Research & Analysis
Publication

Mobile Payments Infrastructure Access and Its Regulation

As this research, including interviews with stake holders, has shown, USSD access is an important competition issue in many countries since currently there are no effective substitutes for USSD that have been proven at scale. The importance of regulatory intervention in less competitive markets is therefore clear given the importance of a healthy and growing mobile payments market for financial inclusion, particularly in developing countries. 

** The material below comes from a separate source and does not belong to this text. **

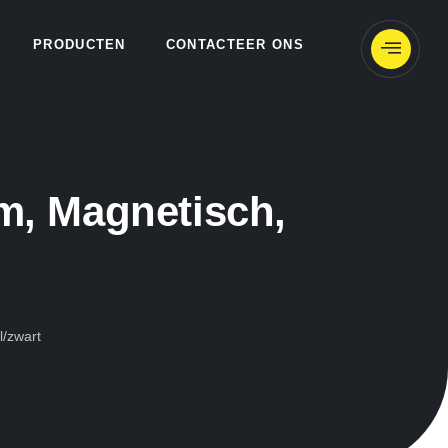
PRODUCTEN
CONTACTEER ONS
, Magnetisch,
/zwart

This report lays out the issues that are relevant from a regulatory perspective—extent of jurisdiction of different regulatory agencies and the need for coordination among them. In our view, the guiding principle for regulation is that the remedy for harmful conduct should be the least restrictive to achieve the intended objective and should be proportionate to the extent of risk. And this appears to be the principle followed by several regulators who have successfully handled actual or potential anti-competitive outcomes in the mobile payments market. Regulators should consider regulation that not only improves competition but is also efficient and easy to implement. Mandating access if necessary and resorting to price regulation only if foreclosure concerns due to high prices are significant is the appropriate regulatory approach in our view, and also is a view independently expressed by many regulators. Since this is a relatively new market, appropriate regulatory remedies will evolve with regulators benefiting from the ideas and solutions implemented in other jurisdictions.